Simple Random without Replacement randomly selects from the dataset and does not return the data back to the set to be chosen again. This ensures each row selected will be unique and will not cause the sample to be skewed.

Systematic sampling selects a number which will represent the first item to be included in the sample, then utilizes a sampling interval which determines how many items to skip over before selecting the next item for the sample. This is continued until the end of the population is reached.

The last method is stratified sampling. First the population is divided into mutually exclusive sub-groups and from within those groups, members are randomly chosen to participate in the sample.

Please note that each chart appears very similar in shape, but the number of samples taken for each is drastically different. The original dataset has 1.56M rows, but only 250K were used for systematic, 30K for Simple random sampling without replacement and 1k for stratified sampling.

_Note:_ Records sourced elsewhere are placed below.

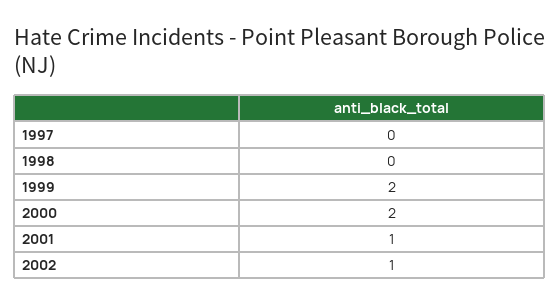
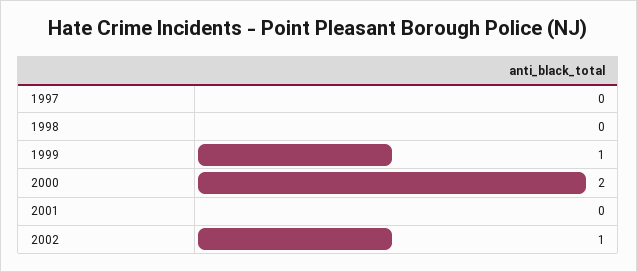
  {
    "1997": 0,
    "1998": 0,
-   "1999": 2,
+   "1999": 1,
    "2000": 2,
-   "2001": 1,
+   "2001": 0,
    "2002": 1
  }

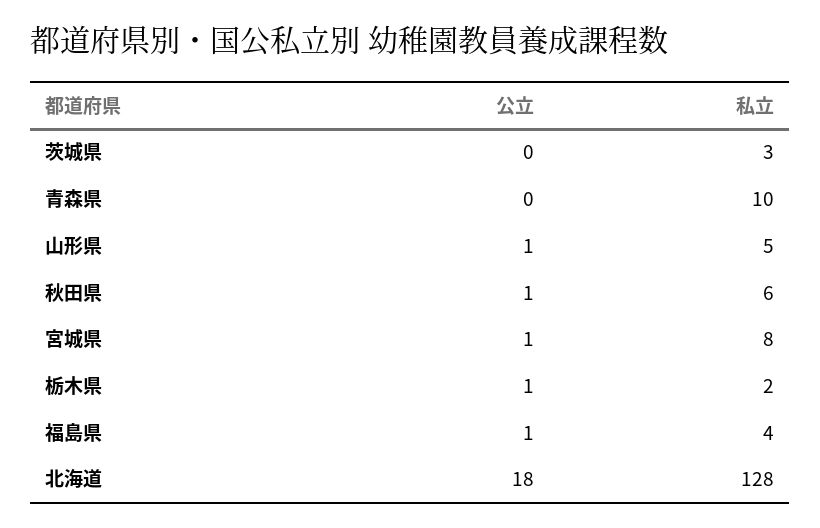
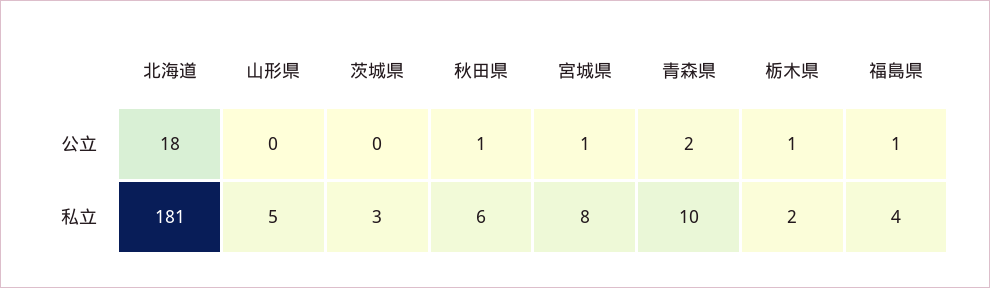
  {
    "公立": {
      "茨城県": 0,
-     "青森県": 0,
+     "青森県": 2,
-     "山形県": 1,
+     "山形県": 0,
      "秋田県": 1,
      "宮城県": 1,
      "栃木県": 1,
      "福島県": 1,
      "北海道": 18
    },
    "私立": {
      "茨城県": 3,
      "青森県": 10,
      "山形県": 5,
      "秋田県": 6,
      "宮城県": 8,
      "栃木県": 2,
      "福島県": 4,
-     "北海道": 128
+     "北海道": 181
    }
  }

While the shapes are very similar, upon closer inspection you can see that there are some variances. Within the systematic sampling chart the 3.5 value is only ~43K but the 4.5 is ~60k. On all of the other charts these two very close to being the same number. As I mentioned before sampling can prove to be invaluable when a dataset is simply too large to work with, but caution needs to be exercised as it can cause proportional skewing.

Conclusion

This is a large and diverse dataset with many avenues to explore beyond what I touched upon in this report. I could see this data being used for data mining or predictive analytics to help breweries reach new customers who have liked other similar beers, or perhaps to brew a new beer in a popular style or ABV where they do not currently have a product.